What the exercise asks
Determine how many lines in the entries below contain the word "Сиреневый". The reply is that number alone.

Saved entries

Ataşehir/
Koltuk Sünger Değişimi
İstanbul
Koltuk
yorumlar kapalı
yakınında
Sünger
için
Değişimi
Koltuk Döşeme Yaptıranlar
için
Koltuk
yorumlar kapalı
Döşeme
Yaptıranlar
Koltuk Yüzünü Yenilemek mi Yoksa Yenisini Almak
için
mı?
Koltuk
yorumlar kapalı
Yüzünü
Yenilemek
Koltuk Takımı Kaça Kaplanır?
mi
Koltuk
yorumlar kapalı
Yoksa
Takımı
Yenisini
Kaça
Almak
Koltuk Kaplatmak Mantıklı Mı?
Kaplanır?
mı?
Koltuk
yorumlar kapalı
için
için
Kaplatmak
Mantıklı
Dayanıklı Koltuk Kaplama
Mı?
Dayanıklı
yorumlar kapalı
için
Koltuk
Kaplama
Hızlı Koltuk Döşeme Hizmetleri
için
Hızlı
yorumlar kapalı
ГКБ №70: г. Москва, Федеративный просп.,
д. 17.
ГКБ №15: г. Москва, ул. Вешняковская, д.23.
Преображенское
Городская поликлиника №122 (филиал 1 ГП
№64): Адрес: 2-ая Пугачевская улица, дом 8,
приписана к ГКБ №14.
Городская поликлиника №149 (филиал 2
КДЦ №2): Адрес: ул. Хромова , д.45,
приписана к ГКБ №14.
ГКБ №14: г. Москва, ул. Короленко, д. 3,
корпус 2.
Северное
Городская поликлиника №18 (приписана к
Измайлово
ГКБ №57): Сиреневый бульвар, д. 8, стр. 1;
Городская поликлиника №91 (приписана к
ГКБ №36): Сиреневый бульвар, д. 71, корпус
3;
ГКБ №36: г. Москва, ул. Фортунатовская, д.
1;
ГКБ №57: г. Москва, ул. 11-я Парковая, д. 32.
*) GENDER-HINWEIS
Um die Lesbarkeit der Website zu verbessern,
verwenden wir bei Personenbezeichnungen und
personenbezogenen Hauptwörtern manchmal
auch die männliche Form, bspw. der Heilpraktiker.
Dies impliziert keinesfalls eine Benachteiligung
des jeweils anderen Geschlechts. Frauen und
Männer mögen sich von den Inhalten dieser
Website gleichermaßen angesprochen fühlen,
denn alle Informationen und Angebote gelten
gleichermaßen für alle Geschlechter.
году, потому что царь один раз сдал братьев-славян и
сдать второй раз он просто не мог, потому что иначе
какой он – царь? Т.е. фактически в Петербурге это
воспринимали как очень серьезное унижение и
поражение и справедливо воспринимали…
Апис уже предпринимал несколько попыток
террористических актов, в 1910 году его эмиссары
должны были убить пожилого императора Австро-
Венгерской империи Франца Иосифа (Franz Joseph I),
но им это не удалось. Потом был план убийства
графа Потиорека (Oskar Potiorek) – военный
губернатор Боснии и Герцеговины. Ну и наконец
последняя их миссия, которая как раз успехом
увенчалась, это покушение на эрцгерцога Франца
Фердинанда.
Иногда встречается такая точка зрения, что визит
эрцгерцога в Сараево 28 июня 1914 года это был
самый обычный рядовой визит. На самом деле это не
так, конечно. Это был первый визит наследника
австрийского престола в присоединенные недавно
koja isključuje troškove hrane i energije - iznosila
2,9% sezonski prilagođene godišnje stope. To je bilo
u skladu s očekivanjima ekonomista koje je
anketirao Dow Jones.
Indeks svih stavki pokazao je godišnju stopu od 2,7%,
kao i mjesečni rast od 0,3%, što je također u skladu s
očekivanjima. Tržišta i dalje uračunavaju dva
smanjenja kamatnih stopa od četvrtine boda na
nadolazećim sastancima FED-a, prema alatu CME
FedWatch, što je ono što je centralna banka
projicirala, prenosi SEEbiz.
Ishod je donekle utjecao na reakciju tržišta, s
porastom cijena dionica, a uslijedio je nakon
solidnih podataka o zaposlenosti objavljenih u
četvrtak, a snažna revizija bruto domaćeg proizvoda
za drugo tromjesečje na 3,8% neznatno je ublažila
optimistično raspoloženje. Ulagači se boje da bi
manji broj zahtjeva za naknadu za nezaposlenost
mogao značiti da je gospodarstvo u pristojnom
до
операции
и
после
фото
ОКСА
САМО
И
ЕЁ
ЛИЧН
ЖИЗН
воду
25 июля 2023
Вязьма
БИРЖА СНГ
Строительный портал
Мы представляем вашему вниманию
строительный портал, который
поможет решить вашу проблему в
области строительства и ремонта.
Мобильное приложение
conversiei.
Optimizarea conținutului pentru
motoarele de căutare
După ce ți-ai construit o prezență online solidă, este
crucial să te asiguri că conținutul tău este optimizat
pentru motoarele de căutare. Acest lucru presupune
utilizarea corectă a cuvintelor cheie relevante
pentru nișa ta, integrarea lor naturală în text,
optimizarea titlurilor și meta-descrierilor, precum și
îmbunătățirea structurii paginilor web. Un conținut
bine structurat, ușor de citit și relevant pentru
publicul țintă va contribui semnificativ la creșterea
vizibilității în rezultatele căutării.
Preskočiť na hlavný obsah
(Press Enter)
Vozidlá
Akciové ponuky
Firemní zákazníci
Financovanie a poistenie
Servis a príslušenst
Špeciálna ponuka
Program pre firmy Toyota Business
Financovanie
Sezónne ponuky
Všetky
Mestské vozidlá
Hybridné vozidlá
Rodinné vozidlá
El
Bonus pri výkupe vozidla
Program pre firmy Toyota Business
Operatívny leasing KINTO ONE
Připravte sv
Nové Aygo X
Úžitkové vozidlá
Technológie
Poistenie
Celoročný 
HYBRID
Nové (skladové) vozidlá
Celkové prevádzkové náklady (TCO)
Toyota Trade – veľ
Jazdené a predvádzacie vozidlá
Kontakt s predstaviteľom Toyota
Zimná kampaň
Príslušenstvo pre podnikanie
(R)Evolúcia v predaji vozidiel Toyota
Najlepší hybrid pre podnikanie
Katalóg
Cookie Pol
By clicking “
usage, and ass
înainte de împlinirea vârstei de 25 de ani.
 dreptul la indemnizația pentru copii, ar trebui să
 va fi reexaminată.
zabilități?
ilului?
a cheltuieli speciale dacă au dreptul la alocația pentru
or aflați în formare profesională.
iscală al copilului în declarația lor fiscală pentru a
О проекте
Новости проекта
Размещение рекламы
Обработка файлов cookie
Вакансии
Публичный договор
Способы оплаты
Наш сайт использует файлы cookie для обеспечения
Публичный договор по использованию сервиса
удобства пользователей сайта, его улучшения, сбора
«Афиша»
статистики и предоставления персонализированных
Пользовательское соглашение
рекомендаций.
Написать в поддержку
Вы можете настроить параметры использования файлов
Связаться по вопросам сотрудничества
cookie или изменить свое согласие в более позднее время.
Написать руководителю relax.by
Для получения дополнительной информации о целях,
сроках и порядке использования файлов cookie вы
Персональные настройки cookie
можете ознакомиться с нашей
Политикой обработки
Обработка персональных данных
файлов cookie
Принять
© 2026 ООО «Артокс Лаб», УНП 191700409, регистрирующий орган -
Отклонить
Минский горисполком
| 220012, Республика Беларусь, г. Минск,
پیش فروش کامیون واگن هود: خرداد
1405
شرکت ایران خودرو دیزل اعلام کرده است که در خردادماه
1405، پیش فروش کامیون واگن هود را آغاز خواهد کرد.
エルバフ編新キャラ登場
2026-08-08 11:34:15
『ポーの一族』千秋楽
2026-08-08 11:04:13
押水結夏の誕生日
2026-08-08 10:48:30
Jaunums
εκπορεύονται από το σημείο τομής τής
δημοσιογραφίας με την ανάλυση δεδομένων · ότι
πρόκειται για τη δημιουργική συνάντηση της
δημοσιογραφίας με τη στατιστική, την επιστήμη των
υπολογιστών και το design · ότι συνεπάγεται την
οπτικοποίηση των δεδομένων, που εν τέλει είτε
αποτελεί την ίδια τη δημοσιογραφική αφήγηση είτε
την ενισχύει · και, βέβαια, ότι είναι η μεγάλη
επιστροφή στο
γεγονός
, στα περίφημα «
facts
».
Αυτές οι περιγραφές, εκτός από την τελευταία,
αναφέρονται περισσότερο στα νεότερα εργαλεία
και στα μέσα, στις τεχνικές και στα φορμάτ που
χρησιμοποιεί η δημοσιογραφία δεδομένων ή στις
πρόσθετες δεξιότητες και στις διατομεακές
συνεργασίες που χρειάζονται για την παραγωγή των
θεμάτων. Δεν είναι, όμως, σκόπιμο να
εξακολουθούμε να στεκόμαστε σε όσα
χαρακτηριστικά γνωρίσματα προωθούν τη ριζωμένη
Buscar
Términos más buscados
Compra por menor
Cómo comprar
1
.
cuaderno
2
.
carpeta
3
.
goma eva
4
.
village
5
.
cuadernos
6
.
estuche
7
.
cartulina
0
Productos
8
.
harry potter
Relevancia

Written response
2